Speed & Latency Benchmarks
All benchmarks are approximate and vary significantly based on prompt length, output length, server load, and region.
Time to First Token (TTFT)
| Model | Typical TTFT | Notes |
|---|
| GPT-4o | 200–400ms | Very fast for a large model |
| GPT-4o mini | 100–250ms | Among the fastest available |
| GPT-4 Turbo | 400–800ms | Slower due to model size |
| Claude 3.5 Sonnet | 300–600ms | Comparable to GPT-4o |
| Claude 3 Haiku | 100–250ms | Optimized for speed |
| Claude 3 Opus | 800–1500ms | Prioritizes quality over speed |
| Gemini 1.5 Pro | 300–700ms | Varies with context length |
| Gemini 1.5 Flash | 100–200ms | Fastest Gemini model |
| Mistral Large | 300–600ms | |
| Mistral Small | 150–350ms | |
| Command R+ | 400–700ms | |
| Command R | 200–400ms | |
Tokens per Second (Output Generation)
| Model | Tokens/sec | Notes |
|---|
| GPT-4o | 80–120 | Consistent throughput |
| GPT-4o mini | 100–150 | Fastest OpenAI model |
| GPT-4 Turbo | 20–40 | Slower generation |
| Claude 3.5 Sonnet | 60–100 | |
| Claude 3 Haiku | 80–120 | |
| Claude 3 Opus | 15–30 | High quality, slower output |
| Gemini 1.5 Pro | 40–80 | Varies significantly |
| Gemini 1.5 Flash | 100–150 | |
| Mistral Large | 50–80 | |
| Mistral Small | 70–110 | |
| Command R+ | 30–60 | |
| Command R | 50–90 | |
End-to-End Latency (Short Prompt → 100 Token Response)
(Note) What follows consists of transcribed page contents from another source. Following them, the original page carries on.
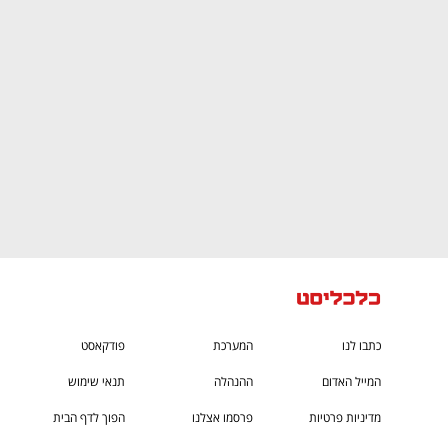
CTech – the
הבית של ההייטק הישראלי
כתבו לנו
המערכת
פודקאסט
המייל האדום
ההנהלה
תנאי שימוש
מדיניות פרטיות
פרסמו אצלנו
הפוך לדף הבית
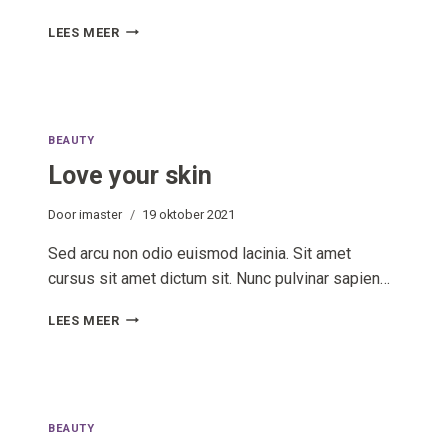
BOHO
LEES MEER
STYLE
BEAUTY
Love your skin
Door
imaster
19 oktober 2021
Sed arcu non odio euismod lacinia. Sit amet
cursus sit amet dictum sit. Nunc pulvinar sapien…
LOVE
LEES MEER
YOUR
SKIN
BEAUTY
| Provider | Model | Typical Latency |
|---|
| OpenAI | GPT-4o mini | 0.5–1s |
| OpenAI | GPT-4o | 1–2s |
| Anthropic | Claude 3 Haiku | 0.5–1.5s |
| Anthropic | Claude 3.5 Sonnet | 1–2.5s |
| Google | Gemini 1.5 Flash | 0.4–1s |
| Google | Gemini 1.5 Pro | 1–3s |
| Mistral | Mistral Small | 0.6–1.5s |
| Cohere | Command R | 0.8–2s |
Important Notes
- Variability is high. These numbers reflect typical performance under moderate load. Peak times, long prompts, and high-demand periods can double or triple latency.
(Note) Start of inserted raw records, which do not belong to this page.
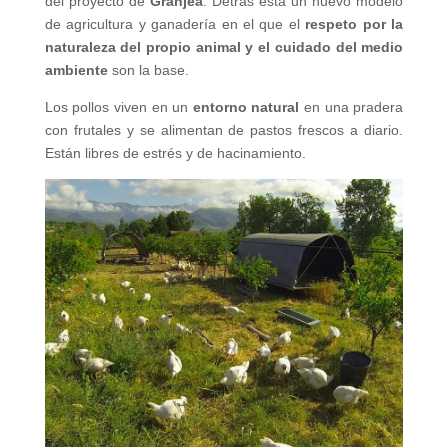
del proyecto de
Granjea
. Detrás está un nuevo modelo
de agricultura y ganadería en el que el
respeto por la
naturaleza del propio animal y el cuidado del medio
ambiente
son la base.
Los pollos viven en un
entorno natural
en una pradera
con frutales y se alimentan de pastos frescos a diario.
Están libres de estrés y de hacinamiento.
- Context length matters. Longer prompts increase TTFT proportionally. A 100K-token prompt will have significantly higher TTFT than a 1K-token prompt.
- Streaming masks latency. Even if total generation time is similar, streaming makes the experience feel much faster because users see tokens immediately.
- Rate limits affect throughput. Under rate limiting, effective speed drops as requests queue. See provider-specific rate limit documentation.
- Region matters. Latency to provider servers varies by your geographic location. Consider providers with data centers near your users.